**Data provided:**
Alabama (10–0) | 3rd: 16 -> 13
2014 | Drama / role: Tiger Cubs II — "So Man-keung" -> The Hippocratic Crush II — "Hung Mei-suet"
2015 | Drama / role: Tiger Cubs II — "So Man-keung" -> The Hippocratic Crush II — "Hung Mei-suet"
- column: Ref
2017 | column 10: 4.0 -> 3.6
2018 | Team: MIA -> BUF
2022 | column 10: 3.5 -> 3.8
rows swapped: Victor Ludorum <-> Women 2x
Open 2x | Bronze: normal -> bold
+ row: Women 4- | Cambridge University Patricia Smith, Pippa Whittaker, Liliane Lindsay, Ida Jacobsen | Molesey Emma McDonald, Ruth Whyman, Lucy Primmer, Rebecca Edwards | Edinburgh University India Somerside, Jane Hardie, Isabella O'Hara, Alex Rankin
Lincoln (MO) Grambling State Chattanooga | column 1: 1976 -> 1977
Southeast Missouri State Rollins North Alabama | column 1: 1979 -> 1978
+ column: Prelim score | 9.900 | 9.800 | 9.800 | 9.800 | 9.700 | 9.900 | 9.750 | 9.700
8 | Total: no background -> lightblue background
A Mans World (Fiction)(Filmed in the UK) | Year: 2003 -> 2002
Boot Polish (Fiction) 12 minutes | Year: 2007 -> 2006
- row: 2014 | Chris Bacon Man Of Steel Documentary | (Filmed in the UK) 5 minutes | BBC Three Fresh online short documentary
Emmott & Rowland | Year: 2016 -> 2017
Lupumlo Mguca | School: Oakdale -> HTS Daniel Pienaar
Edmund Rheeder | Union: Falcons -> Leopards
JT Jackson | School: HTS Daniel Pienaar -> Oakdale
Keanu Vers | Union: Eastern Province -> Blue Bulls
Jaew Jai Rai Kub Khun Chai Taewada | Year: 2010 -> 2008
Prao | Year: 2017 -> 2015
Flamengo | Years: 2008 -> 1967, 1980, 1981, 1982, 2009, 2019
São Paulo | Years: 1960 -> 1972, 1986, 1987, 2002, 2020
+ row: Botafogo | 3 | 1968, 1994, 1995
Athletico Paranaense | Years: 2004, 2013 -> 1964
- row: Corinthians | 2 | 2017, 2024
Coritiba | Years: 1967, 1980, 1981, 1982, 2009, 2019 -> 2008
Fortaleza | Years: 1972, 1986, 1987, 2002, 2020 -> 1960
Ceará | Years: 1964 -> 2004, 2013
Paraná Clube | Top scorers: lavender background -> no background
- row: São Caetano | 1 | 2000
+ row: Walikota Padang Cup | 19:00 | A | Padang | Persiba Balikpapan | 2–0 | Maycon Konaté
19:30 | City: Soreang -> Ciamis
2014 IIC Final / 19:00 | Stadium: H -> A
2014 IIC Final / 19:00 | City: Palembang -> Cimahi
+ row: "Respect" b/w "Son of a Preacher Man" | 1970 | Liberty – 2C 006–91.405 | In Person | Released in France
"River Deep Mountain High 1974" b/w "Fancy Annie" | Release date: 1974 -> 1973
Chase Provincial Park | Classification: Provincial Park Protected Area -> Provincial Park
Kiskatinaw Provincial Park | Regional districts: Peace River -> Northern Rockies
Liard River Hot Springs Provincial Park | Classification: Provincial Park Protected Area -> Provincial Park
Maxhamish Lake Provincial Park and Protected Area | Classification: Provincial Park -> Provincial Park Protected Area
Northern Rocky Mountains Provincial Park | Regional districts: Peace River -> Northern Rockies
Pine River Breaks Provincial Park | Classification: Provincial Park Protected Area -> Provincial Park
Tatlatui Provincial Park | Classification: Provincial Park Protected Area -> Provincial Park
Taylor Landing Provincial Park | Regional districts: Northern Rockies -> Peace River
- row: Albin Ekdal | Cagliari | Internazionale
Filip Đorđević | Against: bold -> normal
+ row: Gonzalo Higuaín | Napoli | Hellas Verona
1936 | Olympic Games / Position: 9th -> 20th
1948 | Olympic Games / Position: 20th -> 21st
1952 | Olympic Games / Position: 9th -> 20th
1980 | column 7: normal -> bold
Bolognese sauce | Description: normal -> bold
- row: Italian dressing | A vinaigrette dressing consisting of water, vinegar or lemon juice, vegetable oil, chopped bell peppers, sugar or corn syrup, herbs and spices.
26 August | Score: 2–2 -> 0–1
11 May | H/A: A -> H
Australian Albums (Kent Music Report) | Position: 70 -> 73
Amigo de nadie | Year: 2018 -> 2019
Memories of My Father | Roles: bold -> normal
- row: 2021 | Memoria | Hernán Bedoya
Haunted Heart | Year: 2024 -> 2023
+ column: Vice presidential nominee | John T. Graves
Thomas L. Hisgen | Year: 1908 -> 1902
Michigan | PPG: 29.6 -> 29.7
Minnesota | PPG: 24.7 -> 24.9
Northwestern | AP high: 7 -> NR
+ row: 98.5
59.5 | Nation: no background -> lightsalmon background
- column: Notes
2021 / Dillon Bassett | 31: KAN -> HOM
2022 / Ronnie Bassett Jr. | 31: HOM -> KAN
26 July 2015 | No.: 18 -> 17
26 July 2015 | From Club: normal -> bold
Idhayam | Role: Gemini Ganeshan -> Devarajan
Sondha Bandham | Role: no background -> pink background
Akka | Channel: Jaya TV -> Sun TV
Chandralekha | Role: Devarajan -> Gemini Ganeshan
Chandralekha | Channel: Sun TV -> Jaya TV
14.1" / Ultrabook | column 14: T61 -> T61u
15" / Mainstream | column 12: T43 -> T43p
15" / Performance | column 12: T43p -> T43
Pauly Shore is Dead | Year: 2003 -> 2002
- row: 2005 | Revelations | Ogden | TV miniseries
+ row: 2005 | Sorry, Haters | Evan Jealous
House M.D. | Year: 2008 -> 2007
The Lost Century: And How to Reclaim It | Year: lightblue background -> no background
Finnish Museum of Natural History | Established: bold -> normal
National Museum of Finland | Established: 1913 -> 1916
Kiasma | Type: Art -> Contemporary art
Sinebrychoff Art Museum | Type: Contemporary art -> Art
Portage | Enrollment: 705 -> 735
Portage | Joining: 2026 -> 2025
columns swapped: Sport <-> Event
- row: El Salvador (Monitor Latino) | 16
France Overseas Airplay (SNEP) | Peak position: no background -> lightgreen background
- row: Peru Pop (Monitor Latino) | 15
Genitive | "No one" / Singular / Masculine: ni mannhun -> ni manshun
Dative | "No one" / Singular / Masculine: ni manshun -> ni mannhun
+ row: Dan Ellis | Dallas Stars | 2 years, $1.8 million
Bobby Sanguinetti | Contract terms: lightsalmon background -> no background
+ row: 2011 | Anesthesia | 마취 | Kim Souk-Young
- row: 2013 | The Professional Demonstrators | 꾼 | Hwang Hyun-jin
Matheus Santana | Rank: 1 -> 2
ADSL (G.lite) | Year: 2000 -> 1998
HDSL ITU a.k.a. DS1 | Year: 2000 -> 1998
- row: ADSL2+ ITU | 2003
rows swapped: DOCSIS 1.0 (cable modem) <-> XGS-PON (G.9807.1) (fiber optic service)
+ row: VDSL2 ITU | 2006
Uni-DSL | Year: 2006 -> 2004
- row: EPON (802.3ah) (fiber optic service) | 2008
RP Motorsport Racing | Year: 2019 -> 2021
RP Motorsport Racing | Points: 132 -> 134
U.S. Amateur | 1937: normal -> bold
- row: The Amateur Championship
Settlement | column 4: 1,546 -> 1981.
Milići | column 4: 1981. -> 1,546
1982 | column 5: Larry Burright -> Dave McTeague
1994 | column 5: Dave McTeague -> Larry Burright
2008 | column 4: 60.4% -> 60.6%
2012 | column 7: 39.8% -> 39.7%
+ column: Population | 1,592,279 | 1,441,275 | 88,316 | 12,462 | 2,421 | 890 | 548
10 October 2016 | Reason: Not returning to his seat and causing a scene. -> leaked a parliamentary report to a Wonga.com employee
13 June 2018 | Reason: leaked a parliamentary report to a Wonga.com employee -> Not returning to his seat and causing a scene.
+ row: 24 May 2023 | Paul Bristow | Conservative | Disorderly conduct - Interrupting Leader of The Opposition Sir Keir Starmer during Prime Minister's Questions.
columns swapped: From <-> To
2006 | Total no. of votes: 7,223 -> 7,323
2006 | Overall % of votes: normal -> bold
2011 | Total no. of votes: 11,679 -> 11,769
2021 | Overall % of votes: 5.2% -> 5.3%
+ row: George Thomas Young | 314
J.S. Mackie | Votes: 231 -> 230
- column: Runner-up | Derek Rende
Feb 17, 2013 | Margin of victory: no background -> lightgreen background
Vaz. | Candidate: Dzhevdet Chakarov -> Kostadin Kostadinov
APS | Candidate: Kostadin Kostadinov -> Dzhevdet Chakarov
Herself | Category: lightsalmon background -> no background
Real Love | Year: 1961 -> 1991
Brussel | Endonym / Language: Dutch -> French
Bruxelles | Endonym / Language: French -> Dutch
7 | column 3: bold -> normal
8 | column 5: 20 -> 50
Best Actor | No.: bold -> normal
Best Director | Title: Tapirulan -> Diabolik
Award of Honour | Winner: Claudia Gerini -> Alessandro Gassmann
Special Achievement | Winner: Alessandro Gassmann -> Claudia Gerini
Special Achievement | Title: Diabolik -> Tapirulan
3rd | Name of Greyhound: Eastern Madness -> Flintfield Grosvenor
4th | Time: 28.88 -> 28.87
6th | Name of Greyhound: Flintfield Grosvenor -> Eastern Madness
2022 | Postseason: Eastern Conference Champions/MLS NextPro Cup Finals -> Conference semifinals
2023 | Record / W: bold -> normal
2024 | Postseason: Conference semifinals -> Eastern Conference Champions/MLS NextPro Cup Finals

**Required work:**
Copy the listing above word for word, from its first line through the line containing "2017 | column 10: 4.0 -> 3.6", with both of those lines included.

**Task result:**
Alabama (10–0) | 3rd: 16 -> 13
2014 | Drama / role: Tiger Cubs II — "So Man-keung" -> The Hippocratic Crush II — "Hung Mei-suet"
2015 | Drama / role: Tiger Cubs II — "So Man-keung" -> The Hippocratic Crush II — "Hung Mei-suet"
- column: Ref
2017 | column 10: 4.0 -> 3.6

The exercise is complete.